--- Extract Enclosed Below ---
Prototype versus Freelance

What are you modeling?

I model the Canadian National. Some of this freelance stuff is preety good though. When you model a protoype you don’t have to repaint your trains.

Shaun CN

My Erie,St.Paul and Pacific is the product of a fictional merger.The Fiddletown & Copperopolis branchline only existed in a cartoon book.

My layout is a wierd mixture of prototype and fantasy. My engines and rolling stock are strictly proto… But MY little piece of Monon has the Bates Motel and Mansion all modeled from movie stills…Will have the Addams Family house as well as the Munsters’ 1313 Mockingbird lane home also, eventually… Part of the layout is representative of the Monons’ I&L branch also…If you can’t have fun with it whats the point? Some of the best railroads in MRR are also the most boring. Most layouts are nothing but the same buildings and structures seen on most other layouts.A show case for Walthers products. When im done, none of my layout will look like anyone elses layout. I hate cookie cutter layouts. Come on…Use some Imagination! Dare to be different. I enjoy building prototype models. Even my fantasy stuff is from prototypes. But if its not fun to me…It don’t make it to the layout.
--- End of Enclosed Extract ---
--- Data shown Enclosed Below ---
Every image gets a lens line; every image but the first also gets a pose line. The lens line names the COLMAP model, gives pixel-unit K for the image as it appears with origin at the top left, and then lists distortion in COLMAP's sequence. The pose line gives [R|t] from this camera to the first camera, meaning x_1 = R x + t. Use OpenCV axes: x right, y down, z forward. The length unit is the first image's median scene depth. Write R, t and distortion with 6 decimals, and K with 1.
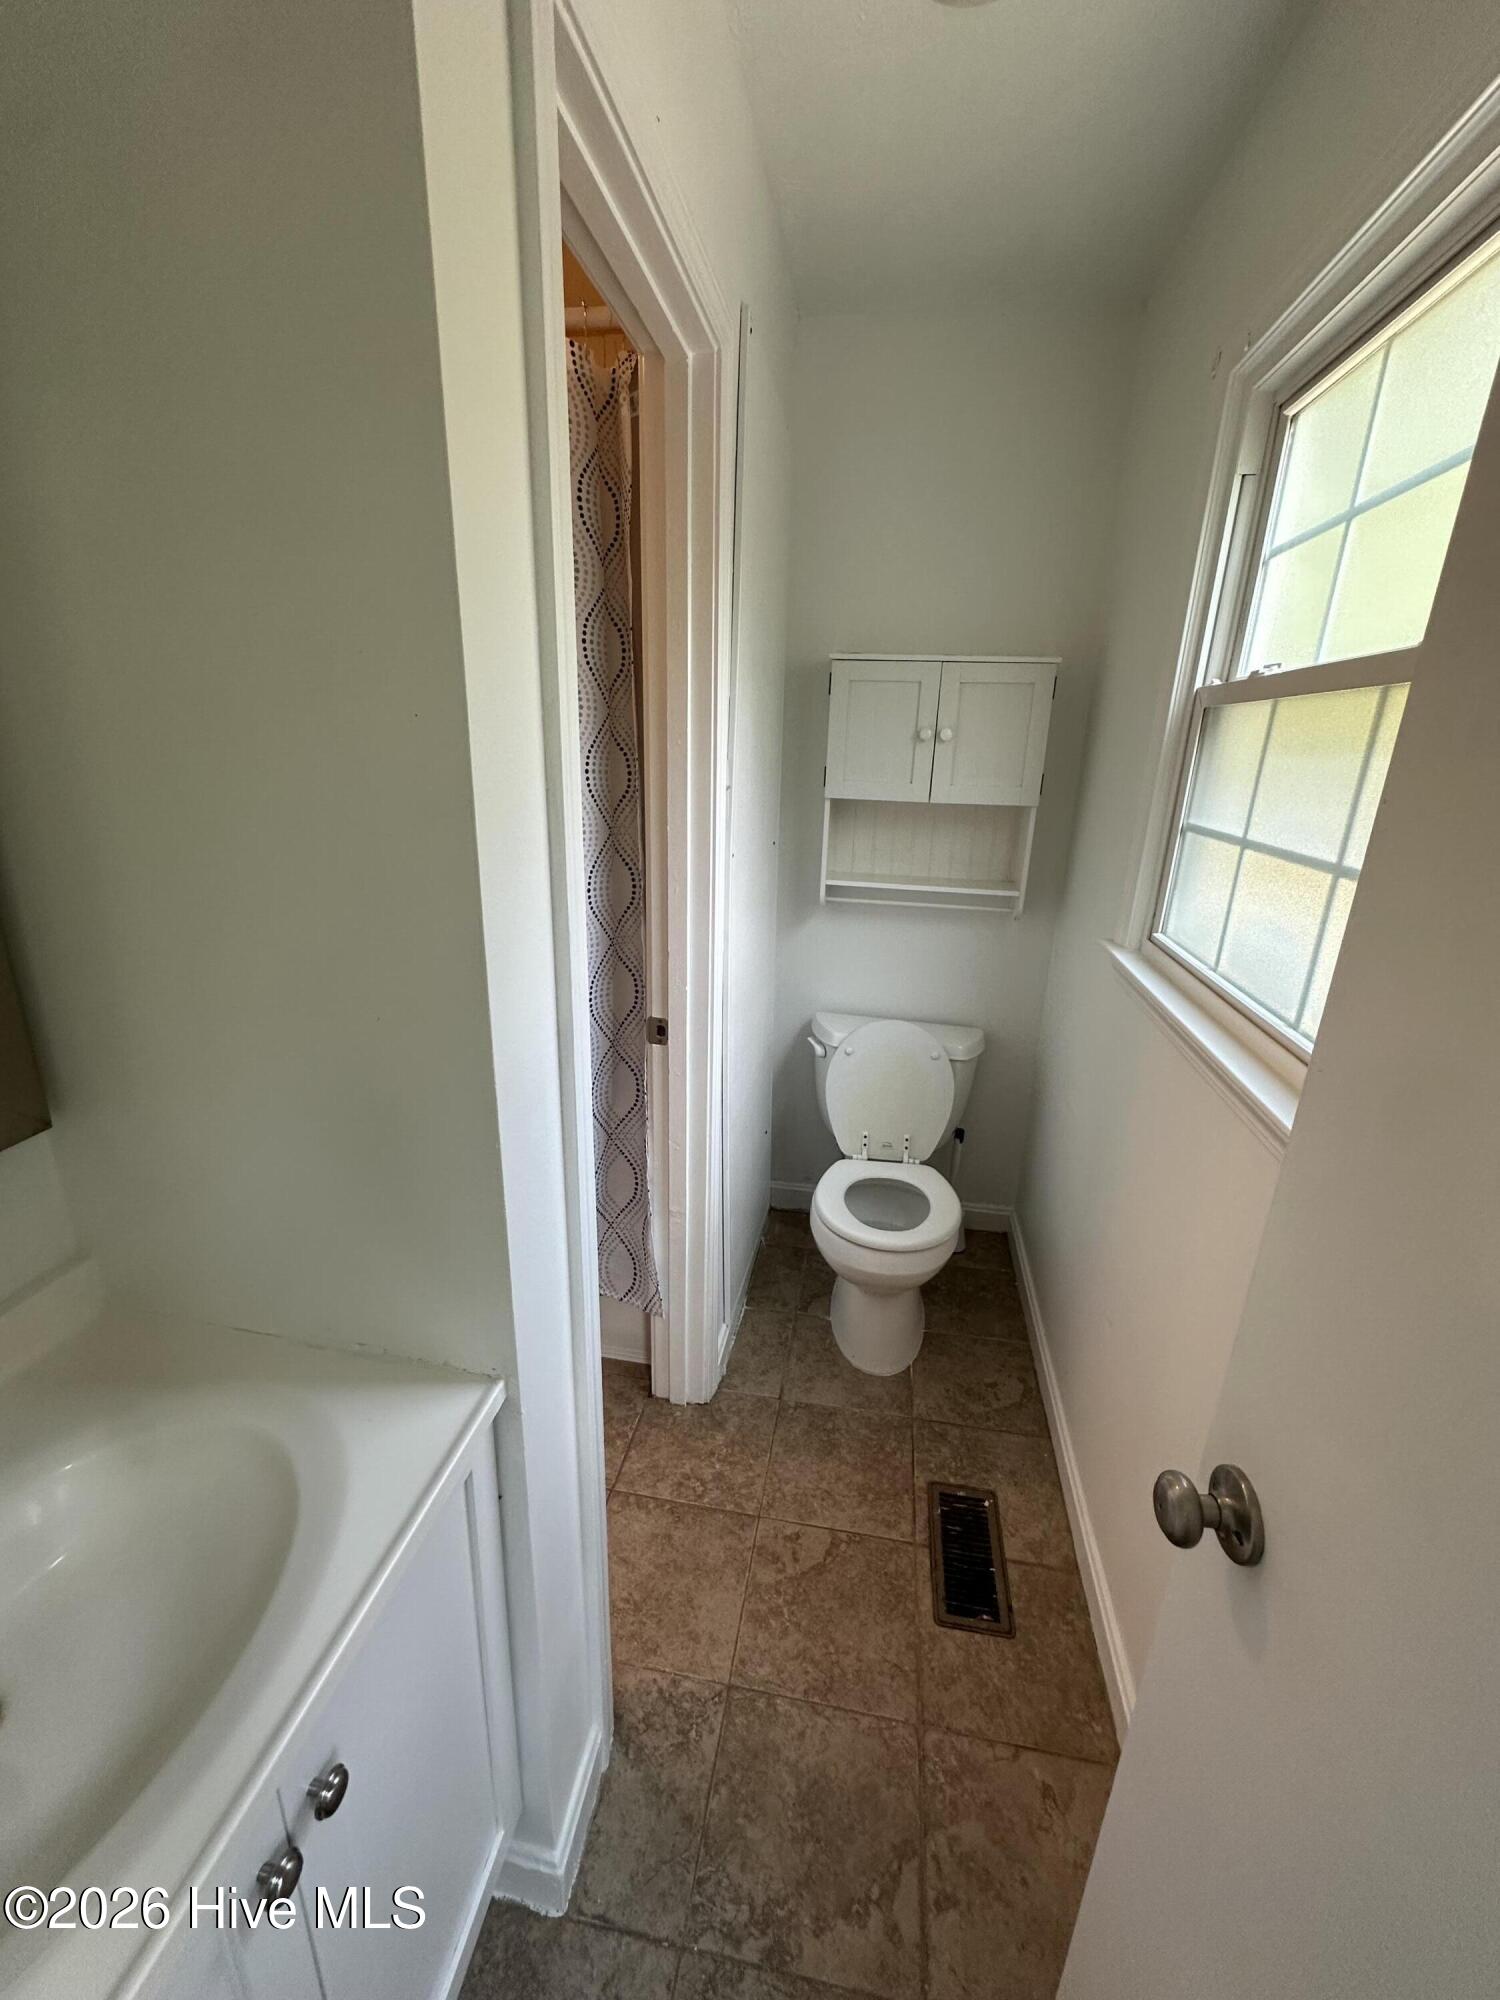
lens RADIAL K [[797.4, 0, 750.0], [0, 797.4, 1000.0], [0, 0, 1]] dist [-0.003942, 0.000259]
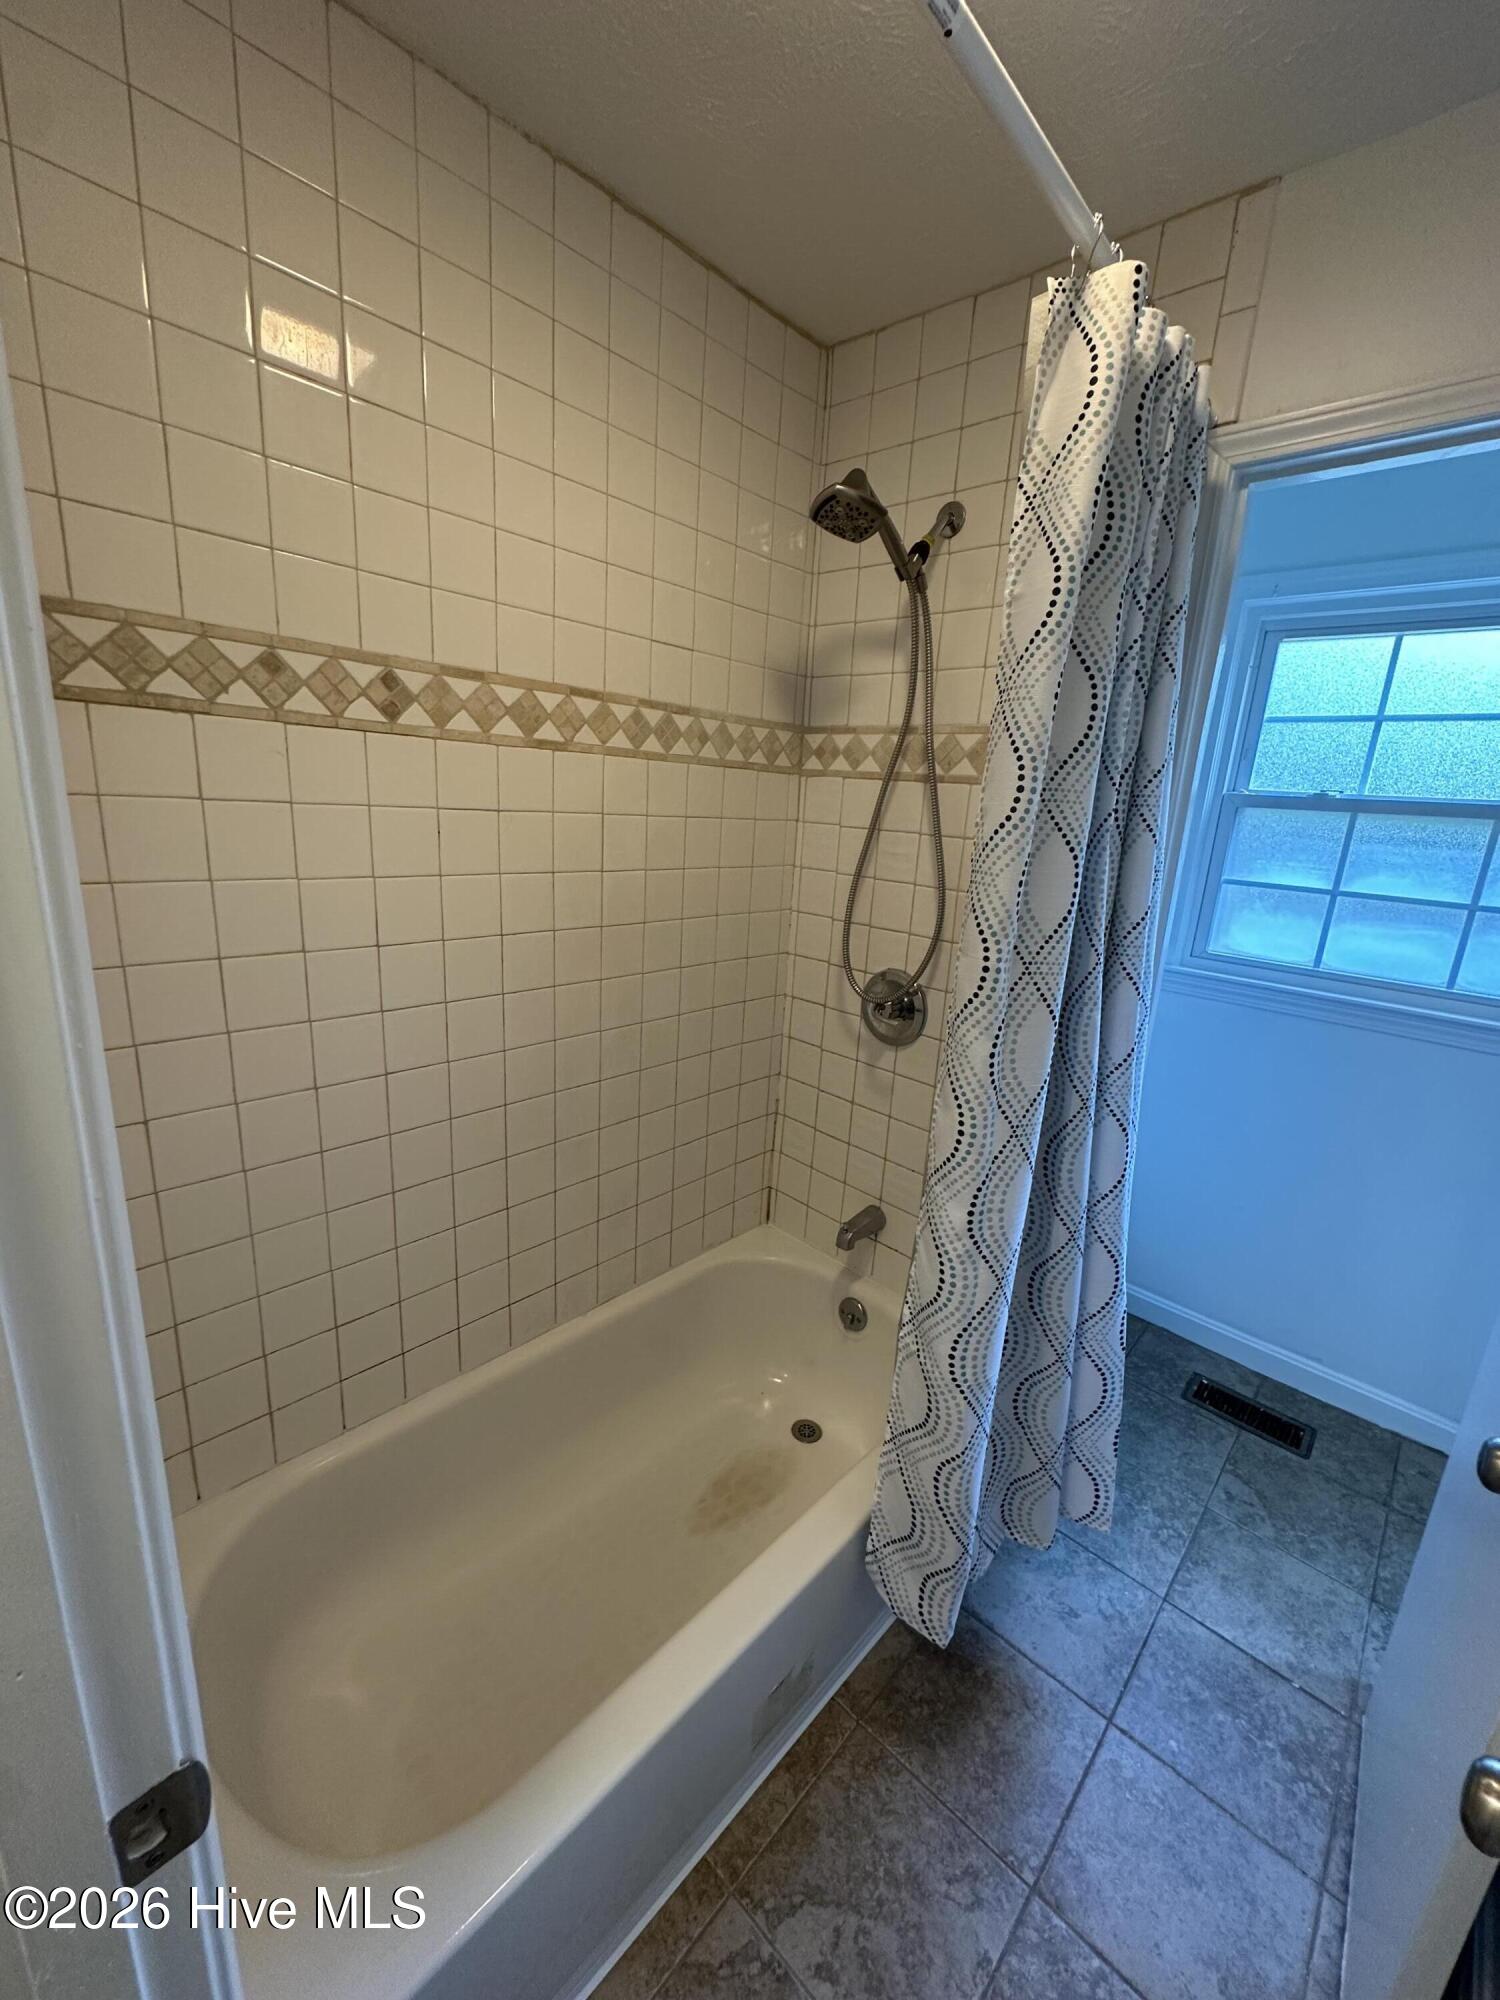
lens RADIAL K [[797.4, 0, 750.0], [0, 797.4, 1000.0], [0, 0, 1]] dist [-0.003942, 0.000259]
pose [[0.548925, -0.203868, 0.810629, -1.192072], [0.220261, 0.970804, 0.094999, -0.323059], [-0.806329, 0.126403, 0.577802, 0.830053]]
--- End of Enclosed Data shown ---
Transcribe, word for word, the stretch of the prototype-versus-freelance discussion from "Prototype versus Freelance" through "a cartoon book.".

Prototype versus Freelance

What are you modeling?

I model the Canadian National. Some of this freelance stuff is preety good though. When you model a protoype you don’t have to repaint your trains.

Shaun CN

My Erie,St.Paul and Pacific is the product of a fictional merger.The Fiddletown & Copperopolis branchline only existed in a cartoon book.